課題文 =

「寝たままゆらす」手法に興味を持った
皆さんは、スポーツの専門誌などで、「運動生理学」という言葉を目にされたことがあるかもしれません。
運動生理学は、大阪市立大学教授の渡辺一志先生の専門分野である、健康・スポーツ科学(健康やスポーツ活動を科学的に分析する学問)の中の、中心的な研究領域の一つです。
簡単に言うと、運動生理学は、運動をすることによって、呼吸器系、神経系、循環器系などの体の機能がどう変化し、適応するかを調べて、そのメカこズムを研究する分野です。
日本では、50年前の東京オリンピックをきっかけに、多くの大学でこの分野が研究されるようになり、渡辺先生も長く研究に携わってきました。
渡辺先生は、数年前からは、運動生理学に関連した民間の研究会を主宰しています。その研究会で森明彦さん(と出会い、「ゆらぎ体操」の存在を知ったのです。
ゆらぎ体操は、あおむけに寝た姿勢のまま、心地よいリズムで体をゆらゆらと揺らしながら全身を動かしていく、という体操です。
まず渡辺先生は、寝た状態のまま体を揺らす、という独特の手法に興味を持ちました。そこから、ゆらぎ体操をすることによってリラックス効果を得たり、痛みが改善したりする人がいるという、この体操の効果に注目しました。

やること =
上のゆらぎ体操についての文章から、「運動生理学は、大阪市立大学教」から「体操」の存在を知ったのです。」までのすべてを、一字も変えずに引用してもらえますか？

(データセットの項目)

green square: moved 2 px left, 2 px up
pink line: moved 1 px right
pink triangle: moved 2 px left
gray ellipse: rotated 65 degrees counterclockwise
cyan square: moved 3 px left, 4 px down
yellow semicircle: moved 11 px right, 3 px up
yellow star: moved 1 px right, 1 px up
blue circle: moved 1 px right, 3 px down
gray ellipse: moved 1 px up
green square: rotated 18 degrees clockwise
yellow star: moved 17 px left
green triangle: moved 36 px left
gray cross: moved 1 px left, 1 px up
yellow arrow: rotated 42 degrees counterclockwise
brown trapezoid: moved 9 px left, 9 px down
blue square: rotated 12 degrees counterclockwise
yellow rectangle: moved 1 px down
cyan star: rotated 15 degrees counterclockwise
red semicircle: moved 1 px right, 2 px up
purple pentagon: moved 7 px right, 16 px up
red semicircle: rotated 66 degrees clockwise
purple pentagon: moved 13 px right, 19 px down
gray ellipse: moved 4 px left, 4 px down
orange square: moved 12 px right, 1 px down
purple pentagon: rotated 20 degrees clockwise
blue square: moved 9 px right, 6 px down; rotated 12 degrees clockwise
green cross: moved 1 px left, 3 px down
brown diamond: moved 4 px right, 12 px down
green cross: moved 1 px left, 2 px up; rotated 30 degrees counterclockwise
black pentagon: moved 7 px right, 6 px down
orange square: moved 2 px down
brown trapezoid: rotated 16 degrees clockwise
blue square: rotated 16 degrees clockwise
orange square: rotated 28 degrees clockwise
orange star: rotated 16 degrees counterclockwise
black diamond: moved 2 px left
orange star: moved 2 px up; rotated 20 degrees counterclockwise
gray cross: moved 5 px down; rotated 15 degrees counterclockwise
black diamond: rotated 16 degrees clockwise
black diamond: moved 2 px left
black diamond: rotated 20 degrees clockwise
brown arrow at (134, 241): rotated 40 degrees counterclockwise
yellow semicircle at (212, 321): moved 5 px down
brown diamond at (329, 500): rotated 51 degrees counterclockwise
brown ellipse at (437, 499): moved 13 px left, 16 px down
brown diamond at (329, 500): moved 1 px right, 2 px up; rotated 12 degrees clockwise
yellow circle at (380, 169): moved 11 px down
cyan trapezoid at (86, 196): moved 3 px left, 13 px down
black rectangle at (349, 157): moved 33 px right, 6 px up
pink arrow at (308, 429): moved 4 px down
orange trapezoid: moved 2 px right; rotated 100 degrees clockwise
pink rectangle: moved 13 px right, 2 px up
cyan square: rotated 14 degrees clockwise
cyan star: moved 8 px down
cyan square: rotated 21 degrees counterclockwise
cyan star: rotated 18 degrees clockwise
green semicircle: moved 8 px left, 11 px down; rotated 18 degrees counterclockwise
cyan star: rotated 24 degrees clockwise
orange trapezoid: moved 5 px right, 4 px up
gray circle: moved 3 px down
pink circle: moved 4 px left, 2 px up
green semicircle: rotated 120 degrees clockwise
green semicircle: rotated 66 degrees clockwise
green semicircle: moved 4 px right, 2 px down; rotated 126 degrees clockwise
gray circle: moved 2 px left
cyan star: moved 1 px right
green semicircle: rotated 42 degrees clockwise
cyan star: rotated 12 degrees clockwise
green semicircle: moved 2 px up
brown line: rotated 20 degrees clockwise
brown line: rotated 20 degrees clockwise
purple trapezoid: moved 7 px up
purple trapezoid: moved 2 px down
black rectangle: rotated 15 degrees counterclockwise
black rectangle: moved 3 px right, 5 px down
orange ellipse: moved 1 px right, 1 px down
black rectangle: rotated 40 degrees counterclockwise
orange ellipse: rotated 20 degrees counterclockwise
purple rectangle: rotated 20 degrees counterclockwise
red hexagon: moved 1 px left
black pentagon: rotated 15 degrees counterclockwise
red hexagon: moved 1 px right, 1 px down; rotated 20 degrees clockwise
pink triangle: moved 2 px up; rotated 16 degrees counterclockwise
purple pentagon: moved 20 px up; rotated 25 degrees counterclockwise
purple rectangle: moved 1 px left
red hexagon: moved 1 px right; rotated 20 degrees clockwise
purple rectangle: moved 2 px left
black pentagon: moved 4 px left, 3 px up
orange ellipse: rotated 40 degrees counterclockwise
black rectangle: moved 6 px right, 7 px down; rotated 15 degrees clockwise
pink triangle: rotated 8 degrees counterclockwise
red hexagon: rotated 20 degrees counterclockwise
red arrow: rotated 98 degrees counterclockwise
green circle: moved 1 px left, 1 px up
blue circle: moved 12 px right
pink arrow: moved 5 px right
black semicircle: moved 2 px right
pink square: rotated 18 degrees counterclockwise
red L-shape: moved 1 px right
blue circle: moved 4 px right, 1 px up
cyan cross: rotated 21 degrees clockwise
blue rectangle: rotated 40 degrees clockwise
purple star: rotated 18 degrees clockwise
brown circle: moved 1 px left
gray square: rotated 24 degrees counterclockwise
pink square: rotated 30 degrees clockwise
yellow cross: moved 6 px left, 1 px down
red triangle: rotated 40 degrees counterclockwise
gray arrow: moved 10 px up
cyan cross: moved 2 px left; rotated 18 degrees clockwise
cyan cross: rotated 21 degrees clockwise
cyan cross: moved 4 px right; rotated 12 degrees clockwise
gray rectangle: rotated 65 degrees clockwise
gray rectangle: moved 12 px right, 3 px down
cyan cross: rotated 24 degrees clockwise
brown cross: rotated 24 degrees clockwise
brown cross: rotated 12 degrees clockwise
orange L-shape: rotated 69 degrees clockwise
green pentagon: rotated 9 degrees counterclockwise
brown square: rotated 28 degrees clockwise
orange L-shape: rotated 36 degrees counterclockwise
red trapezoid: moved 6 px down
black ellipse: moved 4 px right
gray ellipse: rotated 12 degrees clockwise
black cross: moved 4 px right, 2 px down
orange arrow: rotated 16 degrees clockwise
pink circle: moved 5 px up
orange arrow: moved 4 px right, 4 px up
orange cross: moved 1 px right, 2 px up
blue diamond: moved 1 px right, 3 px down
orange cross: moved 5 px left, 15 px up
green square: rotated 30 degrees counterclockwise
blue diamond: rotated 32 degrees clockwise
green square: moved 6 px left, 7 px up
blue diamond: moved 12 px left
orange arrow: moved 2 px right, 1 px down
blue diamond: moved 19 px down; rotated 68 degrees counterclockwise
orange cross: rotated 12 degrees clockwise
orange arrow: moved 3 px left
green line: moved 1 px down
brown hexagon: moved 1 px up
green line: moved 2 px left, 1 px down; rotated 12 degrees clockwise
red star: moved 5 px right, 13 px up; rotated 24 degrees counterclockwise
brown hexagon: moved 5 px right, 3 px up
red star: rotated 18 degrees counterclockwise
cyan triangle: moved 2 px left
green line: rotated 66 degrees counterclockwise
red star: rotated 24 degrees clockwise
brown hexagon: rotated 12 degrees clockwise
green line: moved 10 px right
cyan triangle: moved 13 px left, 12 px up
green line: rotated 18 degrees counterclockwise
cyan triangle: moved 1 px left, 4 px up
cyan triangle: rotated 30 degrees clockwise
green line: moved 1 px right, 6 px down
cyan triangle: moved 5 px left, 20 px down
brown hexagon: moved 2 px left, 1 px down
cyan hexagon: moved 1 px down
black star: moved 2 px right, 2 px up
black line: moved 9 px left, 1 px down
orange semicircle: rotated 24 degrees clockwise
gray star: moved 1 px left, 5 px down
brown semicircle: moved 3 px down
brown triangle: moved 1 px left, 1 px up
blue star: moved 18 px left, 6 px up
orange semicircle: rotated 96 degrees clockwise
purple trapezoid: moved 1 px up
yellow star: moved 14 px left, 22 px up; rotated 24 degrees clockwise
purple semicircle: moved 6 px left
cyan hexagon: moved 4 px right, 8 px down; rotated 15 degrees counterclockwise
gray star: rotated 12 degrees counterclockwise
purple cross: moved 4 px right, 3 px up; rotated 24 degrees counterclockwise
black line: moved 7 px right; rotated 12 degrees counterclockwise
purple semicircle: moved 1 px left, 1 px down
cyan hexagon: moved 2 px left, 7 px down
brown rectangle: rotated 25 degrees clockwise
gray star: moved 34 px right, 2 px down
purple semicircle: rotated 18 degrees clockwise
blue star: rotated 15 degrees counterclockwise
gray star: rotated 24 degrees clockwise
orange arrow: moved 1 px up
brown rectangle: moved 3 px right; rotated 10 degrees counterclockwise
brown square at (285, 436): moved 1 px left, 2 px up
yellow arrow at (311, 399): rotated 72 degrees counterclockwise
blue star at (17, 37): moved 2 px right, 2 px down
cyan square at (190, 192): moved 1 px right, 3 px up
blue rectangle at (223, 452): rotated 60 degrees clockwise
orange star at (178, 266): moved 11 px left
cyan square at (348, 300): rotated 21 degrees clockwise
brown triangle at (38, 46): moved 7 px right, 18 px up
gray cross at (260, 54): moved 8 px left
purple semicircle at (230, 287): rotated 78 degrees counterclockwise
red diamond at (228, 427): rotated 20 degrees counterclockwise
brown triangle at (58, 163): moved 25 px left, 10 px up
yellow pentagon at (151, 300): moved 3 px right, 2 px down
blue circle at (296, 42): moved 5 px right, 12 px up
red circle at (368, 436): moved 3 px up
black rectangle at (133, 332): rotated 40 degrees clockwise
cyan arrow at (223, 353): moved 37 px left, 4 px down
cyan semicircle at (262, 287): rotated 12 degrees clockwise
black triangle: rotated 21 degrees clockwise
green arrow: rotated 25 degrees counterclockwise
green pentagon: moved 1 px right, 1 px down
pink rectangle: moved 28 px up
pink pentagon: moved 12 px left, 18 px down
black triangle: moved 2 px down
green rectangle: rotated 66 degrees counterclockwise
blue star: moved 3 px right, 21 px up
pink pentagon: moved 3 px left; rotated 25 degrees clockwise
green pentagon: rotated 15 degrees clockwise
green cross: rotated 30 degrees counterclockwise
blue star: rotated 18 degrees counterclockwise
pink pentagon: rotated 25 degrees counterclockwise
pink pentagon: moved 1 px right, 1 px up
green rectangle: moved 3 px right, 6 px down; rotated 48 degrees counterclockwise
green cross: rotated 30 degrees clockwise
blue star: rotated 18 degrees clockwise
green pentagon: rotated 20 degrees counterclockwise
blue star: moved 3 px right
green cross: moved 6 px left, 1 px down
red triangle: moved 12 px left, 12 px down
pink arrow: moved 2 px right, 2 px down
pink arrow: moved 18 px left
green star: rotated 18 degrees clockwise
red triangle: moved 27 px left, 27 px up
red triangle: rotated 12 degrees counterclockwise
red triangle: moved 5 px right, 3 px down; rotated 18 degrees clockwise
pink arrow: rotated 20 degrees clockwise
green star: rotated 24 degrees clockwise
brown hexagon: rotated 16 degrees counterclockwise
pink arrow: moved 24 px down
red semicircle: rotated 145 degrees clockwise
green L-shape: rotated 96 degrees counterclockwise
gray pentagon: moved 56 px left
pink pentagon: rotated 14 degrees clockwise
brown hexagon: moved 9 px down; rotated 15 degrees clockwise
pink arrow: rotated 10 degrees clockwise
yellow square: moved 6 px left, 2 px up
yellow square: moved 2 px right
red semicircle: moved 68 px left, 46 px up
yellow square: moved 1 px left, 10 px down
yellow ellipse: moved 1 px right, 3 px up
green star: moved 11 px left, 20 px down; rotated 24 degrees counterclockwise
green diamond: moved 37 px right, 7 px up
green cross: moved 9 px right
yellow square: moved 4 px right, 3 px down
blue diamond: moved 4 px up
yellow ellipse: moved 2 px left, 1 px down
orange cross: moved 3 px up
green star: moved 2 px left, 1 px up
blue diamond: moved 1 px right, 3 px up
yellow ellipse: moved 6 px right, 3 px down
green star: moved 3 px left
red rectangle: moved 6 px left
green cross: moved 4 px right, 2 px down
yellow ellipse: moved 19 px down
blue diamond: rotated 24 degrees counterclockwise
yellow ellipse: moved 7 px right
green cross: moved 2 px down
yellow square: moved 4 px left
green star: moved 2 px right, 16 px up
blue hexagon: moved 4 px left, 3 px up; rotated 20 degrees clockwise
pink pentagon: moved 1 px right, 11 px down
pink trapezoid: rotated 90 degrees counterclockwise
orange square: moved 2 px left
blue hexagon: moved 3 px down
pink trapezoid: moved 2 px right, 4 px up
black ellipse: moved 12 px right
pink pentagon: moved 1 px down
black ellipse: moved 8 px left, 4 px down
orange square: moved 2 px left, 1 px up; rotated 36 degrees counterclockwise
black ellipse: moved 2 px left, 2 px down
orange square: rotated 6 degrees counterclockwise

解答欄 =
運動生理学は、大阪市立大学教授の渡辺一志先生の専門分野である、健康・スポーツ科学(健康やスポーツ活動を科学的に分析する学問)の中の、中心的な研究領域の一つです。
簡単に言うと、運動生理学は、運動をすることによって、呼吸器系、神経系、循環器系などの体の機能がどう変化し、適応するかを調べて、そのメカこズムを研究する分野です。
日本では、50年前の東京オリンピックをきっかけに、多くの大学でこの分野が研究されるようになり、渡辺先生も長く研究に携わってきました。
渡辺先生は、数年前からは、運動生理学に関連した民間の研究会を主宰しています。その研究会で森明彦さん(と出会い、「ゆらぎ体操」の存在を知ったのです。